**WORK TASK**
Repeat the data in full. Drop every picture.

**STORED DATA**
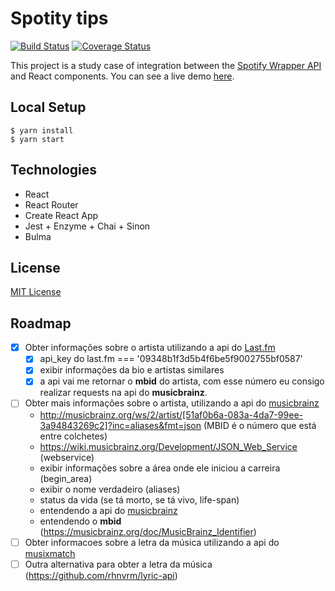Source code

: # Spotity tips

[![Build Status](https://travis-ci.org/thulioph/spotify-tips.svg?branch=tests)](https://travis-ci.org/thulioph/spotify-tips) [![Coverage Status](https://coveralls.io/repos/github/thulioph/spotify-tips/badge.svg?branch=master)](https://coveralls.io/github/thulioph/spotify-tips?branch=master)


This project is a study case of integration between the [Spotify Wrapper API](https://github.com/thulioph/spotify-wrapper) and React components. You can see a live demo [here](https://spotify-tips.herokuapp.com).

## Local Setup

```shell
$ yarn install 
$ yarn start
```

## Technologies

- React
- React Router
- Create React App
- Jest + Enzyme + Chai + Sinon
- Bulma

## License

[MIT License](http://thulioph.mit-license.org/)

## Roadmap

- [x] Obter informações sobre o artista utilizando a api do [Last.fm](https://github.com/feross/last-fm#lastfmartistinfoopts-err-data--)
    - [x] api_key do last.fm === '09348b1f3d5b4f6be5f9002755bf0587'
    - [x] exibir informações da bio e artistas similares
    - [x] a api vai me retornar o **mbid** do artista, com esse número eu consigo realizar requests na api do **musicbrainz**.
- [ ] Obter mais informações sobre o artista, utilizando a api do [musicbrainz](https://wiki.musicbrainz.org/Development)
    - http://musicbrainz.org/ws/2/artist/[51af0b6a-083a-4da7-99ee-3a94843269c2]?inc=aliases&fmt=json (MBID é o número que está entre colchetes)
    - https://wiki.musicbrainz.org/Development/JSON_Web_Service (webservice)
    - exibir informações sobre a área onde ele iniciou a carreira (begin_area)
    - exibir o nome verdadeiro (aliases)
    - status da vida (se tá morto, se tá vivo, life-span)
    - entendendo a api do [musicbrainz](https://musicbrainz.org/doc/Style/)
    - entendendo o **mbid** (https://musicbrainz.org/doc/MusicBrainz_Identifier)
- [ ] Obter informacoes sobre a letra da música utilizando a api do [musixmatch](https://developer.musixmatch.com/documentation/api-reference/track-lyrics-get)
- [ ] Outra alternativa para obter a letra da música (https://github.com/rhnvrm/lyric-api)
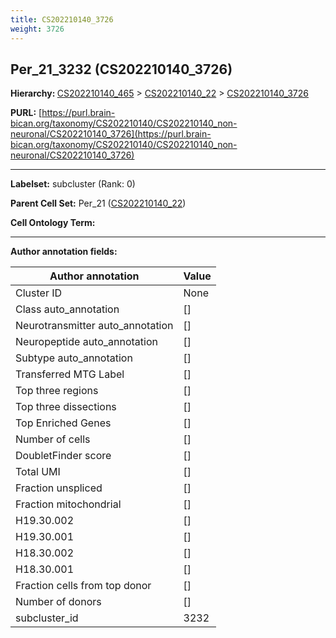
 ```yaml
---
title: CS202210140_3726
weight: 3726
---
```

## Per_21_3232 (CS202210140_3726)
<b>Hierarchy: </b>
[CS202210140_465](../CS202210140_465) >
[CS202210140_22](../CS202210140_22) >
[CS202210140_3726](../CS202210140_3726)

**PURL:** [https://purl.brain-bican.org/taxonomy/CS202210140/CS202210140_non-neuronal/CS202210140_3726](https://purl.brain-bican.org/taxonomy/CS202210140/CS202210140_non-neuronal/CS202210140_3726)

---


**Labelset:** subcluster (Rank: 0)

**Parent Cell Set:** Per_21 ([CS202210140_22](../CS202210140_22))



**Cell Ontology Term:** 

[MARKER GENES.]: #


---

[TRANSFERRED ANNOTATIONS.]: #


[AUTHOR ANNOTATION FIELDS.]: #


**Author annotation fields:**

| Author annotation | Value |
|-------------------|-------|
|Cluster ID|None|
|Class auto_annotation|[]|
|Neurotransmitter auto_annotation|[]|
|Neuropeptide auto_annotation|[]|
|Subtype auto_annotation|[]|
|Transferred MTG Label|[]|
|Top three regions|[]|
|Top three dissections|[]|
|Top Enriched Genes|[]|
|Number of cells|[]|
|DoubletFinder score|[]|
|Total UMI|[]|
|Fraction unspliced|[]|
|Fraction mitochondrial|[]|
|H19.30.002|[]|
|H19.30.001|[]|
|H18.30.002|[]|
|H18.30.001|[]|
|Fraction cells from top donor|[]|
|Number of donors|[]|
|subcluster_id|3232|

**SOLUTION TO THE PROBLEM**
Source code

: # Spotity tips

[![Build Status](https://travis-ci.org/thulioph/spotify-tips.svg?branch=tests)](https://travis-ci.org/thulioph/spotify-tips) [![Coverage Status](https://coveralls.io/repos/github/thulioph/spotify-tips/badge.svg?branch=master)](https://coveralls.io/github/thulioph/spotify-tips?branch=master)


This project is a study case of integration between the [Spotify Wrapper API](https://github.com/thulioph/spotify-wrapper) and React components. You can see a live demo [here](https://spotify-tips.herokuapp.com).

## Local Setup

```shell
$ yarn install 
$ yarn start
```

## Technologies

- React
- React Router
- Create React App
- Jest + Enzyme + Chai + Sinon
- Bulma

## License

[MIT License](http://thulioph.mit-license.org/)

## Roadmap

- [x] Obter informações sobre o artista utilizando a api do [Last.fm](https://github.com/feross/last-fm#lastfmartistinfoopts-err-data--)
    - [x] api_key do last.fm === '09348b1f3d5b4f6be5f9002755bf0587'
    - [x] exibir informações da bio e artistas similares
    - [x] a api vai me retornar o **mbid** do artista, com esse número eu consigo realizar requests na api do **musicbrainz**.
- [ ] Obter mais informações sobre o artista, utilizando a api do [musicbrainz](https://wiki.musicbrainz.org/Development)
    - http://musicbrainz.org/ws/2/artist/[51af0b6a-083a-4da7-99ee-3a94843269c2]?inc=aliases&fmt=json (MBID é o número que está entre colchetes)
    - https://wiki.musicbrainz.org/Development/JSON_Web_Service (webservice)
    - exibir informações sobre a área onde ele iniciou a carreira (begin_area)
    - exibir o nome verdadeiro (aliases)
    - status da vida (se tá morto, se tá vivo, life-span)
    - entendendo a api do [musicbrainz](https://musicbrainz.org/doc/Style/)
    - entendendo o **mbid** (https://musicbrainz.org/doc/MusicBrainz_Identifier)
- [ ] Obter informacoes sobre a letra da música utilizando a api do [musixmatch](https://developer.musixmatch.com/documentation/api-reference/track-lyrics-get)
- [ ] Outra alternativa para obter a letra da música (https://github.com/rhnvrm/lyric-api)
 ```yaml
---
title: CS202210140_3726
weight: 3726
---
```

## Per_21_3232 (CS202210140_3726)
<b>Hierarchy: </b>
[CS202210140_465](../CS202210140_465) >
[CS202210140_22](../CS202210140_22) >
[CS202210140_3726](../CS202210140_3726)

**PURL:** [https://purl.brain-bican.org/taxonomy/CS202210140/CS202210140_non-neuronal/CS202210140_3726](https://purl.brain-bican.org/taxonomy/CS202210140/CS202210140_non-neuronal/CS202210140_3726)

---


**Labelset:** subcluster (Rank: 0)

**Parent Cell Set:** Per_21 ([CS202210140_22](../CS202210140_22))



**Cell Ontology Term:** 

[MARKER GENES.]: #


---

[TRANSFERRED ANNOTATIONS.]: #


[AUTHOR ANNOTATION FIELDS.]: #


**Author annotation fields:**

| Author annotation | Value |
|-------------------|-------|
|Cluster ID|None|
|Class auto_annotation|[]|
|Neurotransmitter auto_annotation|[]|
|Neuropeptide auto_annotation|[]|
|Subtype auto_annotation|[]|
|Transferred MTG Label|[]|
|Top three regions|[]|
|Top three dissections|[]|
|Top Enriched Genes|[]|
|Number of cells|[]|
|DoubletFinder score|[]|
|Total UMI|[]|
|Fraction unspliced|[]|
|Fraction mitochondrial|[]|
|H19.30.002|[]|
|H19.30.001|[]|
|H18.30.002|[]|
|H18.30.001|[]|
|Fraction cells from top donor|[]|
|Number of donors|[]|
|subcluster_id|3232|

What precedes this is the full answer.